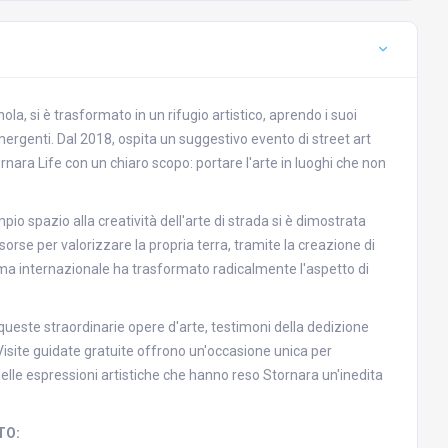
la, si è trasformato in un rifugio artistico, aprendo i suoi
mergenti. Dal 2018, ospita un suggestivo evento di street art
nara Life con un chiaro scopo: portare l'arte in luoghi che non
mpio spazio alla creatività dell'arte di strada si è dimostrata
isorse per valorizzare la propria terra, tramite la creazione di
 fama internazionale ha trasformato radicalmente l'aspetto di
ueste straordinarie opere d'arte, testimoni della dedizione
 Visite guidate gratuite offrono un'occasione unica per
delle espressioni artistiche che hanno reso Stornara un'inedita
TO:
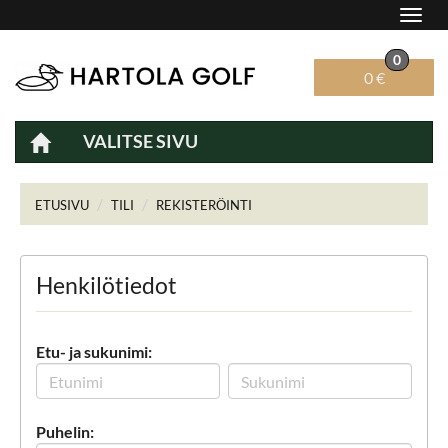
Navig
0
0 €
VALITSE SIVU
Navig
ETUSIVU
TILI
REKISTERÖINTI
Henkilötiedot
Etu- ja sukunimi:
Puhelin:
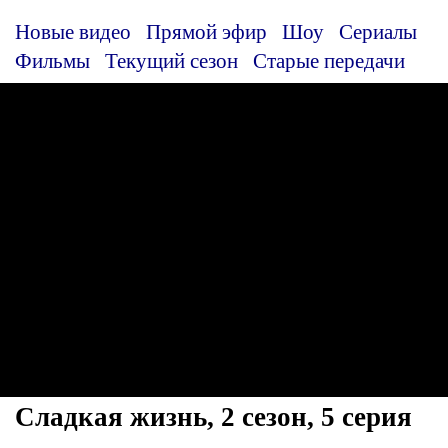
Новые видео
Прямой эфир
Шоу
Сериалы
Фильмы
Текущий сезон
Старые передачи
Сладкая жизнь, 2 сезон, 5 серия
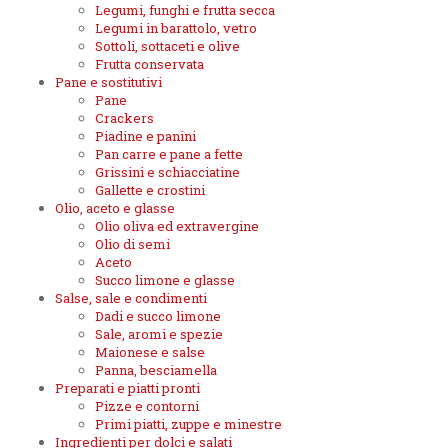
Legumi, funghi e frutta secca
Legumi in barattolo, vetro
Sottoli, sottaceti e olive
Frutta conservata
Pane e sostitutivi
Pane
Crackers
Piadine e panini
Pan carre e pane a fette
Grissini e schiacciatine
Gallette e crostini
Olio, aceto e glasse
Olio oliva ed extravergine
Olio di semi
Aceto
Succo limone e glasse
Salse, sale e condimenti
Dadi e succo limone
Sale, aromi e spezie
Maionese e salse
Panna, besciamella
Preparati e piatti pronti
Pizze e contorni
Primi piatti, zuppe e minestre
Ingredienti per dolci e salati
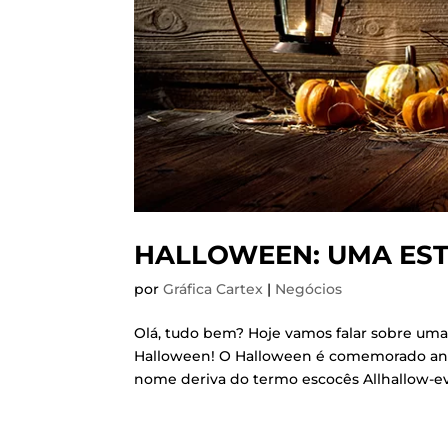
HALLOWEEN: UMA EST
por
Gráfica Cartex
|
Negócios
Olá, tudo bem? Hoje vamos falar sobre uma
Halloween! O Halloween é comemorado anua
nome deriva do termo escocês Allhallow-eve,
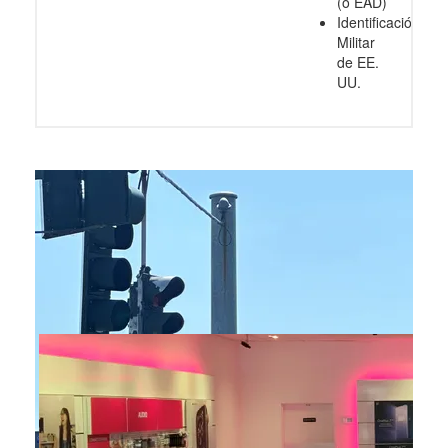
(o EAD)
Identificación
Militar
de EE.
UU.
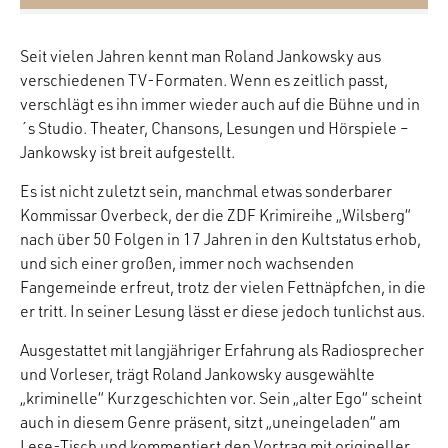
Seit vielen Jahren kennt man Roland Jankowsky aus
verschiedenen TV-Formaten. Wenn es zeitlich passt,
verschlägt es ihn immer wieder auch auf die Bühne und in
´s Studio. Theater, Chansons, Lesungen und Hörspiele –
Jankowsky ist breit aufgestellt.
Es ist nicht zuletzt sein, manchmal etwas sonderbarer
Kommissar Overbeck, der die ZDF Krimireihe „Wilsberg“
nach über 50 Folgen in 17 Jahren in den Kultstatus erhob,
und sich einer großen, immer noch wachsenden
Fangemeinde erfreut, trotz der vielen Fettnäpfchen, in die
er tritt. In seiner Lesung lässt er diese jedoch tunlichst aus.
Ausgestattet mit langjähriger Erfahrung als Radiosprecher
und Vorleser, trägt Roland Jankowsky ausgewählte
„kriminelle“ Kurzgeschichten vor. Sein „alter Ego“ scheint
auch in diesem Genre präsent, sitzt „uneingeladen“ am
Lese-Tisch und kommentiert den Vortrag mit origineller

__WHAT IS BEING ASKED__
List each line of the entries above that contains the string "limone".

__SOLVED PROBLEM__
Succo limone e glasse
Dadi e succo limone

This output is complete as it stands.